◆ Exercise objective: Please write out every record exactly, but keep any images out of it.

·····

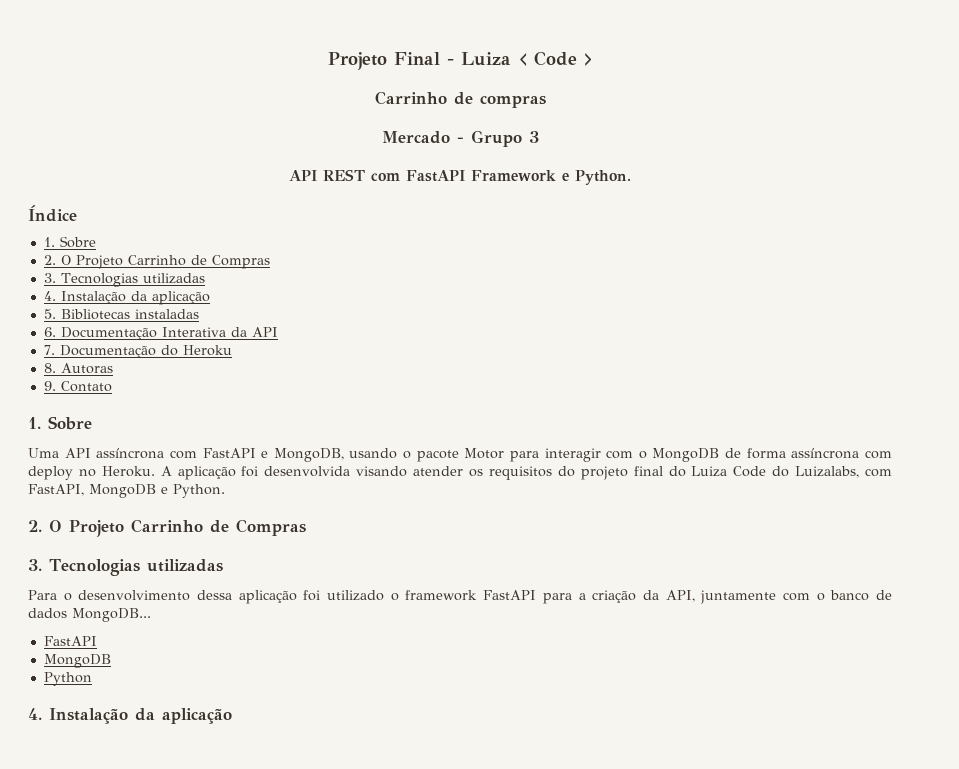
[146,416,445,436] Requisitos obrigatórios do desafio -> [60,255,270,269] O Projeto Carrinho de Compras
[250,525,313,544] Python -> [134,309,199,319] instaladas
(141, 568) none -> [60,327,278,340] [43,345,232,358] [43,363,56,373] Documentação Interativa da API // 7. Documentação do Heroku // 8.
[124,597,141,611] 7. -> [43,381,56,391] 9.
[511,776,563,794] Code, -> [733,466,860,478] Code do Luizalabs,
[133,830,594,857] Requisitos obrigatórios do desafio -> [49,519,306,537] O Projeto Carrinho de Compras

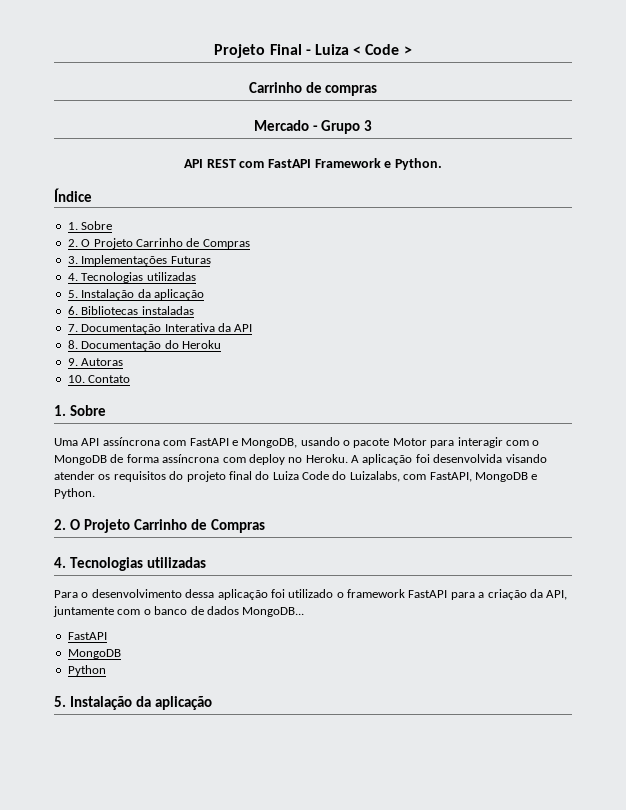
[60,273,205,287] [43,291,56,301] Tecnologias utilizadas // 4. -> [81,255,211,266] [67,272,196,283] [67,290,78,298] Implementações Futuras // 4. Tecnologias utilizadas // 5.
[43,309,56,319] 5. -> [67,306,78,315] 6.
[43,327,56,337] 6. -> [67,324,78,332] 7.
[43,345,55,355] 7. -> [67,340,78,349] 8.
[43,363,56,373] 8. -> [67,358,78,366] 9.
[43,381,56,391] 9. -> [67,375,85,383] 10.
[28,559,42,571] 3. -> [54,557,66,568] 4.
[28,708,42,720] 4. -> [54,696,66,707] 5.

·····

◆ Task response:
[146,416,445,436] Requisitos obrigatórios do desafio -> [60,255,270,269] O Projeto Carrinho de Compras
[250,525,313,544] Python -> [134,309,199,319] instaladas
(141, 568) none -> [60,327,278,340] [43,345,232,358] [43,363,56,373] Documentação Interativa da API // 7. Documentação do Heroku // 8.
[124,597,141,611] 7. -> [43,381,56,391] 9.
[511,776,563,794] Code, -> [733,466,860,478] Code do Luizalabs,
[133,830,594,857] Requisitos obrigatórios do desafio -> [49,519,306,537] O Projeto Carrinho de Compras

[60,273,205,287] [43,291,56,301] Tecnologias utilizadas // 4. -> [81,255,211,266] [67,272,196,283] [67,290,78,298] Implementações Futuras // 4. Tecnologias utilizadas // 5.
[43,309,56,319] 5. -> [67,306,78,315] 6.
[43,327,56,337] 6. -> [67,324,78,332] 7.
[43,345,55,355] 7. -> [67,340,78,349] 8.
[43,363,56,373] 8. -> [67,358,78,366] 9.
[43,381,56,391] 9. -> [67,375,85,383] 10.
[28,559,42,571] 3. -> [54,557,66,568] 4.
[28,708,42,720] 4. -> [54,696,66,707] 5.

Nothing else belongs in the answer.